[Opening Record extracts section]

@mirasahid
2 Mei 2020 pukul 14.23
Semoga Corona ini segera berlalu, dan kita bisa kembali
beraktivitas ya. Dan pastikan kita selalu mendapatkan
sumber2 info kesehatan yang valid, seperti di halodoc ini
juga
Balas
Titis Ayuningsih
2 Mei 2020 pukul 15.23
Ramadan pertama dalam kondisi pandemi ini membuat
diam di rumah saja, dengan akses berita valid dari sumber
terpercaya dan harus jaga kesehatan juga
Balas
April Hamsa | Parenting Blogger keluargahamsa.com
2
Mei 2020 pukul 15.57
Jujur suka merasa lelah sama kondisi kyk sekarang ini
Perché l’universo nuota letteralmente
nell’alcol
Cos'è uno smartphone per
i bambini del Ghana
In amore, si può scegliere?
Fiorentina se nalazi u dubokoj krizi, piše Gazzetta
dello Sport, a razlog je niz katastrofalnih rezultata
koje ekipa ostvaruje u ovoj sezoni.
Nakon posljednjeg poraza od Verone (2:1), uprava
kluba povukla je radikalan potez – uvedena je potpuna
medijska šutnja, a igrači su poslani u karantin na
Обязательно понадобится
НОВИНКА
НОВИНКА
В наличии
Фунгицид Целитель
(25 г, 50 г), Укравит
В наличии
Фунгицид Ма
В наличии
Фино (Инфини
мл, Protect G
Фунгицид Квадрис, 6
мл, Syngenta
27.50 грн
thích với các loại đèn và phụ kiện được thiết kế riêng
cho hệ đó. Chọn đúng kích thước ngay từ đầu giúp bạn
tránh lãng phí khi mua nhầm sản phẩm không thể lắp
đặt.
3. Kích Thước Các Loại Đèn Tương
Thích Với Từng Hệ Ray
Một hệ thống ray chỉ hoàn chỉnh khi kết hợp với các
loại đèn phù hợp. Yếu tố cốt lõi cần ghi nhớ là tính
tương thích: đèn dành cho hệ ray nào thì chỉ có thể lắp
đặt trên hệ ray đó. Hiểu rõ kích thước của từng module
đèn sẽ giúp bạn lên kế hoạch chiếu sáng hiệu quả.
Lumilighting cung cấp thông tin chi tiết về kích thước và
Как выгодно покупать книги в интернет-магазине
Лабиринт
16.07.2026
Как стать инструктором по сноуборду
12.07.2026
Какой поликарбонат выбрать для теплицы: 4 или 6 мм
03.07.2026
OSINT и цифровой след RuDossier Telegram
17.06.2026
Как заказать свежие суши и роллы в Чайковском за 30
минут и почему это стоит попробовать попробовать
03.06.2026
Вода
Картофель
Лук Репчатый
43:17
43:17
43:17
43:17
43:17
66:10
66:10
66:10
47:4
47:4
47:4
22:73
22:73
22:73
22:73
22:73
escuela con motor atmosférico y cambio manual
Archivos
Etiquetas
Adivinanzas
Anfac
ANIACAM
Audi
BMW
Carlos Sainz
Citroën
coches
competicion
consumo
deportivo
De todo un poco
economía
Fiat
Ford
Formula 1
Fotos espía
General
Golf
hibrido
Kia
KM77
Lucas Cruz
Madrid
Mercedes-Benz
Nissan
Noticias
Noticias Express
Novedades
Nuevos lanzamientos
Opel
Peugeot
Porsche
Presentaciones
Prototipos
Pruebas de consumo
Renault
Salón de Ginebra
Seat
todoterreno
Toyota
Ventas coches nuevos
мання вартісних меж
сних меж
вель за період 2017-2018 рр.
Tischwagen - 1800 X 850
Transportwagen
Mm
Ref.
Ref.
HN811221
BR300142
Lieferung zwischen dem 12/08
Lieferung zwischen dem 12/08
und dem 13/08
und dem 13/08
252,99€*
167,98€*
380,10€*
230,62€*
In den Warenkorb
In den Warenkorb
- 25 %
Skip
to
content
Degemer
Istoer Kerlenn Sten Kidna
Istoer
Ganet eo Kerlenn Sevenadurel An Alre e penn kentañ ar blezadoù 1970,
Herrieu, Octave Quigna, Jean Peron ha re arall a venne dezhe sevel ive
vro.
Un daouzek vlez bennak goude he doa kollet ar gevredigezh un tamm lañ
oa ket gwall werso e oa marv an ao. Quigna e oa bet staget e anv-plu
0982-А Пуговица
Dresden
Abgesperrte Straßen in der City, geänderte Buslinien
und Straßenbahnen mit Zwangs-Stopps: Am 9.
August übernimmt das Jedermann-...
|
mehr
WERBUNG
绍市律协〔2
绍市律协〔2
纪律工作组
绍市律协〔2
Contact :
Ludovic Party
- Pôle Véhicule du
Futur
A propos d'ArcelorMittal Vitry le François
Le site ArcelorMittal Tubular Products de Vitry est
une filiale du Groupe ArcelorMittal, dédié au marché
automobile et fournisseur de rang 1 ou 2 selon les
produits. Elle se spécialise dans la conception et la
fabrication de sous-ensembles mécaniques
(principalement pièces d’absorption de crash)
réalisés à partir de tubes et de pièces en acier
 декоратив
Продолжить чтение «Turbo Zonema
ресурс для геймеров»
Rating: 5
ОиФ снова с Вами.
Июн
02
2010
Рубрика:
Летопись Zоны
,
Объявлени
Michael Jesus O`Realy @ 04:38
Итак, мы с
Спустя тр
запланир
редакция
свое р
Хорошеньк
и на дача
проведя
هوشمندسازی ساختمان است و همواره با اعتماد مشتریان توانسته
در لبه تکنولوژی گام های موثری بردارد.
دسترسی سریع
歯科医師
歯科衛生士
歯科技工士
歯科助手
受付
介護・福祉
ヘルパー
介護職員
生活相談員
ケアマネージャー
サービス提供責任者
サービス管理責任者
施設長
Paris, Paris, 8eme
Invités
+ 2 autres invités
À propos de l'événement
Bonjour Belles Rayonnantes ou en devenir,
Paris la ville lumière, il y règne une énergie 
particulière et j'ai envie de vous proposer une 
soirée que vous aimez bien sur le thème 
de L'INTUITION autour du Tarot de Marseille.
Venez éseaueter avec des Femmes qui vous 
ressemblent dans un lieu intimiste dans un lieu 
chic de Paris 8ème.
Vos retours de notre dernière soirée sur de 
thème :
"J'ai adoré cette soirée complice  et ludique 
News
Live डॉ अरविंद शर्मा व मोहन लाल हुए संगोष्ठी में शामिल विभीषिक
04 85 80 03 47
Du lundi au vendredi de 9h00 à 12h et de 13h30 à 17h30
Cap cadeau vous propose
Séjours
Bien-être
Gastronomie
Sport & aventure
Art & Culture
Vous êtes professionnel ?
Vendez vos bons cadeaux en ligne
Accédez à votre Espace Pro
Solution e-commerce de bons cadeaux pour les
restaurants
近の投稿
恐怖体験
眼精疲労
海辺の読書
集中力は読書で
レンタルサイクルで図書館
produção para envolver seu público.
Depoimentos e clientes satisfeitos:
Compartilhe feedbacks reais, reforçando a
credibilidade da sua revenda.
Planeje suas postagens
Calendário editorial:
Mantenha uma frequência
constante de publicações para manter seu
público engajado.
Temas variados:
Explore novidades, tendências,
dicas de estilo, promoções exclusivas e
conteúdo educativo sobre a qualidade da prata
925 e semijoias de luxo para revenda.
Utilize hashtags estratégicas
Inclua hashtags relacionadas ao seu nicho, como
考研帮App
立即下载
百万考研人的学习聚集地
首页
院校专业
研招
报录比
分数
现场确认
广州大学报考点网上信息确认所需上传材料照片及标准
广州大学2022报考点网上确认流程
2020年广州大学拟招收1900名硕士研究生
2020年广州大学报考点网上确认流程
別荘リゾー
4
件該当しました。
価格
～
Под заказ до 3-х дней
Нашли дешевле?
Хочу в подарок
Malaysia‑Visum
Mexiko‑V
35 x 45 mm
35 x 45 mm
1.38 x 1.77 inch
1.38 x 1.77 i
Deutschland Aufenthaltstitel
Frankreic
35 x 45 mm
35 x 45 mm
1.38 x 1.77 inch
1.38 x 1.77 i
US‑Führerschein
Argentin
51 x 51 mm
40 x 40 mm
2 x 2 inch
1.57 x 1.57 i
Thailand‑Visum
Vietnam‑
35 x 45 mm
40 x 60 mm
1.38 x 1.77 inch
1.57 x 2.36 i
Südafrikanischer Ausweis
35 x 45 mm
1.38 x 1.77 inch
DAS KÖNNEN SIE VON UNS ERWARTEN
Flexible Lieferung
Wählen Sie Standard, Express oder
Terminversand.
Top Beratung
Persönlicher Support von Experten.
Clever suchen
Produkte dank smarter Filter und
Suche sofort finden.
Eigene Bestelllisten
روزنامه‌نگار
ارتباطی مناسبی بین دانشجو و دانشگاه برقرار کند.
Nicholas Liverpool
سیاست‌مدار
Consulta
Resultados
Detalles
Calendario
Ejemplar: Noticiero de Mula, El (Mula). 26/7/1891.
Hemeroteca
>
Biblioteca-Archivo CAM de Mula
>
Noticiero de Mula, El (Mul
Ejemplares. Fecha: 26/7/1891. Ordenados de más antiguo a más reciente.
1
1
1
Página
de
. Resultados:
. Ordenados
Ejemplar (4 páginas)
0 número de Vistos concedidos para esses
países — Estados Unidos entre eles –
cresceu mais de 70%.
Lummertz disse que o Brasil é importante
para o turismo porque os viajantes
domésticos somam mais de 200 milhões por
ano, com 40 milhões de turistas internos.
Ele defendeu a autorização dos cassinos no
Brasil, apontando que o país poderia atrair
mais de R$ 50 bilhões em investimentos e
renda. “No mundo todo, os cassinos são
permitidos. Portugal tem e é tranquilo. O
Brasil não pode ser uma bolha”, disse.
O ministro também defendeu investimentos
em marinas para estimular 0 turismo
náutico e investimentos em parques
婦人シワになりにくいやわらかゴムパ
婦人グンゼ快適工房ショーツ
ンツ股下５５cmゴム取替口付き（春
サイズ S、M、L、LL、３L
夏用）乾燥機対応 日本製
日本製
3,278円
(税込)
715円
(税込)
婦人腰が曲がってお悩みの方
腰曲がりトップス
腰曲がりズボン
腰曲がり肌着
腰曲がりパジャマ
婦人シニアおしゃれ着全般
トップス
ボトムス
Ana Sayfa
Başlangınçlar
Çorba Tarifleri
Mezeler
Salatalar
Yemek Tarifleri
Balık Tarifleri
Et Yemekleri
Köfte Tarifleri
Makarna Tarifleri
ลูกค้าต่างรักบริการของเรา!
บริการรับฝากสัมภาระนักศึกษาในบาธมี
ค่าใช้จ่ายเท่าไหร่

[Closing Record extracts section]

Job item -
Copy out every line in the listing where the word "Kerlenn" appears.

Exercise result -
Istoer Kerlenn Sten Kidna
Ganet eo Kerlenn Sevenadurel An Alre e penn kentañ ar blezadoù 1970,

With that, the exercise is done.